With the 2018-19 season underway, there is plenty of opportunity to join Porteños  — as capital denizens are called — at a bar (or, for the intrepid, a stadium) to understand the passion that unites them across class, age and religion.

Another collective pastime is the waterfront. Come January, Porteños flock to several pop-up urban beaches along the Río de la Plata, the breathtakingly wide river that separates Buenos Aires from Uruguay.

The sands may be artificial, but the scene is authentic along Parque de los Niños or Parque Indoamericano, where visitors mingle with locals at play. Amid a sea of marigold-yellow umbrellas, you can join an impromptu volleyball game, let the kids loose in a splash park, and bop to the retro sounds of Argentine pop bands, which entertain beachgoers all season long.

If you work up an appetite, Jewish flavors are close at hand. Especially by Latin American standards, Buenos Aires is a delight for Jewish diners, with an array of kosher, Israeli and Ashkenazic eateries reflecting the city’s hybrid cultural mix. The outsized Italian influence on Argentine cuisine means plentiful vegetarian options in a city known for steak; cheese and spinach pop up in myriad delicious combinations.

Vegetarian or otherwise, few visitors can resist Instagramming a selfie in the Continent’s only kosher McDonald’s, inside the Abasto mall in the neighborhood of the same name. Buenos Aires’ Ashkenazic community coalesced over a century ago in the surrounding streets of the Once barrio, where schmatte vendors and Yiddish publications were part of a scene similar to New York’s Lower East Side.

Amid the ever-present rumble of anti-Semitism, Porteño Jews remain close-knit today. More rarified (and sometimes rare) kosher meat is grilled at Al Galope, an elegant, white-brick restaurant a few blocks from McDonald’s.

Between the two meat joints, you might easily miss the Gran Templo Paso, a Modern Orthodox shul hidden in plain sight on a block of cluttered storefronts. Cross the street for a better look: The Moorish-style Gran Templo, built in 1930, is one of B.A.’s most iconic Jewish sights.

In Palermo, an upscale neighborhood with Italian and Jewish roots, the café Hola Jacoba has become a destination for its blend of Ashkenazic and Sephardic classics — knishes, Balkan-style kofte, latkes and falafel.

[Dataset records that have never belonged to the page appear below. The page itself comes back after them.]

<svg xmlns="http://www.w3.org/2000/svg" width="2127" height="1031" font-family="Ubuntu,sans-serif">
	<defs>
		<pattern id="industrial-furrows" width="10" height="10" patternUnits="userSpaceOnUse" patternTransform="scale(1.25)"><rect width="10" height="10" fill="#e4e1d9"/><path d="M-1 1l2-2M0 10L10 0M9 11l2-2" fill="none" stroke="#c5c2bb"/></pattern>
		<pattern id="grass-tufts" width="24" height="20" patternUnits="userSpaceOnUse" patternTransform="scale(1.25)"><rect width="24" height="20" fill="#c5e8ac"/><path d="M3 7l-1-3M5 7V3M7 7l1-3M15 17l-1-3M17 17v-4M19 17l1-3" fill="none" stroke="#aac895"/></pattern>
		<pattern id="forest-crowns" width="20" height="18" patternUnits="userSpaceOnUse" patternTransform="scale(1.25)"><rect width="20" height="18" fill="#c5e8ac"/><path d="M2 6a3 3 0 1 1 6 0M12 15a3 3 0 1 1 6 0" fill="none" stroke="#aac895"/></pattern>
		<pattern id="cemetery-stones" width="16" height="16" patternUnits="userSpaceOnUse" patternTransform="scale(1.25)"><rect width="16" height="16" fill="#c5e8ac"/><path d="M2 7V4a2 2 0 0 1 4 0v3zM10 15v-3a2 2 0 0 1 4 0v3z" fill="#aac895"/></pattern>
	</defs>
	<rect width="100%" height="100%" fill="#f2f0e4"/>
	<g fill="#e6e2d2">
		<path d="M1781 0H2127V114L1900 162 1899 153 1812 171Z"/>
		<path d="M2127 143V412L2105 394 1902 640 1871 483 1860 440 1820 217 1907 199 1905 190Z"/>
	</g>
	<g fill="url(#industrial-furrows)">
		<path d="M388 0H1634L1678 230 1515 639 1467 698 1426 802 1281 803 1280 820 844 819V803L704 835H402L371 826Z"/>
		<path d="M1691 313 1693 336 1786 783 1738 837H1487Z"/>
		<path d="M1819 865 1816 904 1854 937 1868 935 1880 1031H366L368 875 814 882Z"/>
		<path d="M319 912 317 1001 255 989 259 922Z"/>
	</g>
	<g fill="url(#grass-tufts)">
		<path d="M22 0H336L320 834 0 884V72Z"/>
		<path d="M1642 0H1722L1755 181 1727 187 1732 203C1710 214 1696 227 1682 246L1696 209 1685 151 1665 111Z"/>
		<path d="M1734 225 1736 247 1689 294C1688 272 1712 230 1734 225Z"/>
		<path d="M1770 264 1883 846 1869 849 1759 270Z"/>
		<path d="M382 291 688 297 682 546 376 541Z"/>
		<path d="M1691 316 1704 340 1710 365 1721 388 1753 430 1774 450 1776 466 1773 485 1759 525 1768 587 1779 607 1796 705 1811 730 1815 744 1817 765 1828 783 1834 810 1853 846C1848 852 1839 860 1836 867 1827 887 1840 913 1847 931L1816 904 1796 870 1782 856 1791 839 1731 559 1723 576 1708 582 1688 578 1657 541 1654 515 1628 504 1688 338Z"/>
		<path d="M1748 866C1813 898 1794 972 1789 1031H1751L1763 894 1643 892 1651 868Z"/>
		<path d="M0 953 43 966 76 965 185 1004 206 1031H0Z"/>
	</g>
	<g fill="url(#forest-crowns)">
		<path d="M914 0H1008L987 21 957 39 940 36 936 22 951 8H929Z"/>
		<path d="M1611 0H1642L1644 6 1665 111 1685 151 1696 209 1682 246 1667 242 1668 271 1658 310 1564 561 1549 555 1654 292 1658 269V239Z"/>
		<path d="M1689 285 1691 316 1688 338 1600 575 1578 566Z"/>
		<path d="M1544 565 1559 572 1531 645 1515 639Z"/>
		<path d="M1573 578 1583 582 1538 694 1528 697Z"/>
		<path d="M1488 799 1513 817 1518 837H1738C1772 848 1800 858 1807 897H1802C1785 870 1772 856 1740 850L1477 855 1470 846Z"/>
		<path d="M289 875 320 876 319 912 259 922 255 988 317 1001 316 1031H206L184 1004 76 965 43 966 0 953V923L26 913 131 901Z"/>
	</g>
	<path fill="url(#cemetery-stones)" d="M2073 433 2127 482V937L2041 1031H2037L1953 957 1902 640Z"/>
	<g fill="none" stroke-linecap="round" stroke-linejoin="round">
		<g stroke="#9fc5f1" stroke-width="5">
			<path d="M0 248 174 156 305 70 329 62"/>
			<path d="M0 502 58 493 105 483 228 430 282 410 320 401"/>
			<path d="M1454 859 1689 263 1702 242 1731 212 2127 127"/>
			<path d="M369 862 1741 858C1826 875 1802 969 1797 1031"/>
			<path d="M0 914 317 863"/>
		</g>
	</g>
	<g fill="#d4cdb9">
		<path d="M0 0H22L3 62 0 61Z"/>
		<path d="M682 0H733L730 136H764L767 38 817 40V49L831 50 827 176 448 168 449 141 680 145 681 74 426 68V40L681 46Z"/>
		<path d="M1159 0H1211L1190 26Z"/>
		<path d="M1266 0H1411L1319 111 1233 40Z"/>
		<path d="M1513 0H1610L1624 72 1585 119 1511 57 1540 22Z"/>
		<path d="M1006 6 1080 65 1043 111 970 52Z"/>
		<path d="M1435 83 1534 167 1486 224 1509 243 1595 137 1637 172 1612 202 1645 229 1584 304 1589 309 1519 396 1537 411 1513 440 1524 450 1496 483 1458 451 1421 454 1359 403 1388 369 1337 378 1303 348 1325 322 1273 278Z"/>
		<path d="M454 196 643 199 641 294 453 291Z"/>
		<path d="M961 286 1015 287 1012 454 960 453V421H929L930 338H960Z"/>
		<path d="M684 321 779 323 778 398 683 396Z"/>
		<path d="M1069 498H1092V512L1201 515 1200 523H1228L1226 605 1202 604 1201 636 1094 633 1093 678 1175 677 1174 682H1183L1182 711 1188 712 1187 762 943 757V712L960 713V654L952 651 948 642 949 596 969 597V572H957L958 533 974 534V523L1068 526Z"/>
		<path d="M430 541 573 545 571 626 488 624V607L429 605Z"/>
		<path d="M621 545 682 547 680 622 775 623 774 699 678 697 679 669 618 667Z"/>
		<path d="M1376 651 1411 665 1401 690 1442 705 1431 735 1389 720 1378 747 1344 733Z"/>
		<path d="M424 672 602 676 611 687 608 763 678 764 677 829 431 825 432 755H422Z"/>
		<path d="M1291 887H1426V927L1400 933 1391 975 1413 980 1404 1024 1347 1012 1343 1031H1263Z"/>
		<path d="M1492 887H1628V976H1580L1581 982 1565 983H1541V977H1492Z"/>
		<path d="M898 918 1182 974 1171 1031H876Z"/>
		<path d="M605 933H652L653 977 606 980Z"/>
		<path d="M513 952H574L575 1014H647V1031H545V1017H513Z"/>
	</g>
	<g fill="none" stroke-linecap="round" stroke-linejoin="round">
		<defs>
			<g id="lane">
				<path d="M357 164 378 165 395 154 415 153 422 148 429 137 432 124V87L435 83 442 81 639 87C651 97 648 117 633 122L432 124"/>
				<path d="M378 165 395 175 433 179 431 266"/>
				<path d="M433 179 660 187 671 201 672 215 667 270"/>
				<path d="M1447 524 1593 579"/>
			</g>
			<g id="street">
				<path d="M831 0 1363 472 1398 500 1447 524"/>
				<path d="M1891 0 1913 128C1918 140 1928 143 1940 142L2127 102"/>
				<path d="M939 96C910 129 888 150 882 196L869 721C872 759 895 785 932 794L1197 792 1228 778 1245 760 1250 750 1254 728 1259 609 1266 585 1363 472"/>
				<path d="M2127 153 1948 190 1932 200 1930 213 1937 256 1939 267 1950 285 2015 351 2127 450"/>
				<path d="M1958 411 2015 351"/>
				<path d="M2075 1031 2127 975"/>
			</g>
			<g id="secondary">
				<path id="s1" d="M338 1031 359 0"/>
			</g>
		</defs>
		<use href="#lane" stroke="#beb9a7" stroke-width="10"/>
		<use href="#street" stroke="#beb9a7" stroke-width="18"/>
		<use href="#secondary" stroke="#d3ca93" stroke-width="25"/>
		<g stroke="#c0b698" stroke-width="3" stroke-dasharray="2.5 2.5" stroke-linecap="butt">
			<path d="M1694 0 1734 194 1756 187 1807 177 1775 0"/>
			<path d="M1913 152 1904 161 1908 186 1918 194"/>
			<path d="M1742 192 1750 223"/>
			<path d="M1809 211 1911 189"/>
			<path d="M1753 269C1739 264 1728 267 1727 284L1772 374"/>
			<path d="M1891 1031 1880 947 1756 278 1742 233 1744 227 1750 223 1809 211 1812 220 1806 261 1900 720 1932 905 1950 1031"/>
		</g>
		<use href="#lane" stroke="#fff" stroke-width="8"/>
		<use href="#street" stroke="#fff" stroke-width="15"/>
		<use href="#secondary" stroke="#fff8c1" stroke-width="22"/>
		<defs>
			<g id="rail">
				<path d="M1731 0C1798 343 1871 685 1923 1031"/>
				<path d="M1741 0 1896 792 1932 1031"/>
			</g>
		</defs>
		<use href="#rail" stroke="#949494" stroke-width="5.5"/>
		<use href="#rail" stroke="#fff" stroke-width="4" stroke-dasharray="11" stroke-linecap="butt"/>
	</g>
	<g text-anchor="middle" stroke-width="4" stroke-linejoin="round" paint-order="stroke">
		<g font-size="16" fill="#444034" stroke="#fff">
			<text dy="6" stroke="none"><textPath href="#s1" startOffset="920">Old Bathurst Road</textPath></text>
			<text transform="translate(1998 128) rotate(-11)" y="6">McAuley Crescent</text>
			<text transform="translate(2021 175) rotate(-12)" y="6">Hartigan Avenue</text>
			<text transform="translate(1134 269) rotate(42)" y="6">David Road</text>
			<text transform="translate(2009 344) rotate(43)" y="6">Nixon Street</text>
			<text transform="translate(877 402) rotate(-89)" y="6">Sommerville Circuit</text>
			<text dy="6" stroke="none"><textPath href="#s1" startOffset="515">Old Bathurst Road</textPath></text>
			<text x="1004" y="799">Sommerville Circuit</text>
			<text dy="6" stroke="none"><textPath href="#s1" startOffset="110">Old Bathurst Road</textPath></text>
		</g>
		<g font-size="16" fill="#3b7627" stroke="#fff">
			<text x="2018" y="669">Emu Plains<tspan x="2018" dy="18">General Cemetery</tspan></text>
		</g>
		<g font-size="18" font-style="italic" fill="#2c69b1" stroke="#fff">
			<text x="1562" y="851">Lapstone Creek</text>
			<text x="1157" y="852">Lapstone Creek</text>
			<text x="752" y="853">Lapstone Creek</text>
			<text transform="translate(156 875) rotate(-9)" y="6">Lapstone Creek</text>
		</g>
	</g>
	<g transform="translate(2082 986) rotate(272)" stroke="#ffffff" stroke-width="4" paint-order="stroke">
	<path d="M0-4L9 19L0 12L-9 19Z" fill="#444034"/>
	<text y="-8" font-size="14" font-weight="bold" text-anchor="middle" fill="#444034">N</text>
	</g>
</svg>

A short stroll down palm-shaded, cobblestoned streets, Bar Benaim is a hipster hangout specializing in Israeli-style street food; rabbi-supervised “kosher nights” and Sukkah dining are Jewish draws, but the quirky, back-alley vibe and hummus platters attract a diverse and youthful crowd.

First-time visitors to B.A. generally stop at the Teatro Colón, Argentina’s premier opera house…whose acoustics, in my experience, are better than its cramped sightlines.

Across the plaza, many will also check out the city’s first synagogue, the majestic Templo Libertad, a Moorish-style national landmark (and an architectural first cousin to the Gran Templo Paso). A small Jewish museum is housed next door.

But few will walk the few blocks to El Ateneo Grand Splendid, and that’s a shame. The Ateneo began life a century ago as a theater to rival the Colón; years ago, it was converted into a bookstore, and it regularly tops lists of the world’s most beautiful shops.

With its frescoed ceiling and illuminated balconies, the Ateneo looks like the Sistine Chapel, La Scala and a Barnes & Noble all rolled into one. It’s worth visiting even if you can’t read most of the Spanish titles on offer — the way the nearby Recoleta Cemetery, a mini-city of above-ground crypts, is worth visiting even if Eva Perón wasn’t your relative.

And best of all, everything’s half price.